What you should do:
Make an exact copy of the listing so that no picture is carried over.

Records shown:
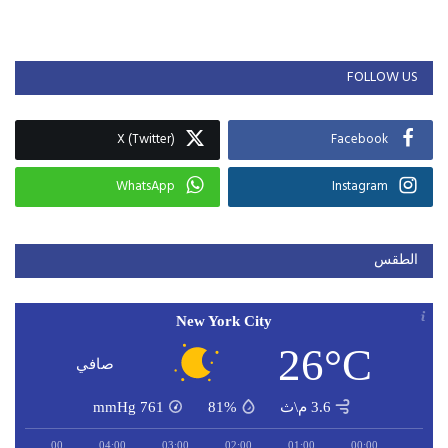
FOLLOW US
X (Twitter)
Facebook
WhatsApp
Instagram
الطقس
New York City
26°C
صافي
3.6 م\ث
81%
761
mmHg
05:00
04:00
03:00
02:00
01:00
00:00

Response:
FOLLOW US
X (Twitter)
Facebook
WhatsApp
Instagram
الطقس
New York City
26°C
صافي
3.6 م\ث
81%
761
mmHg
05:00
04:00
03:00
02:00
01:00
00:00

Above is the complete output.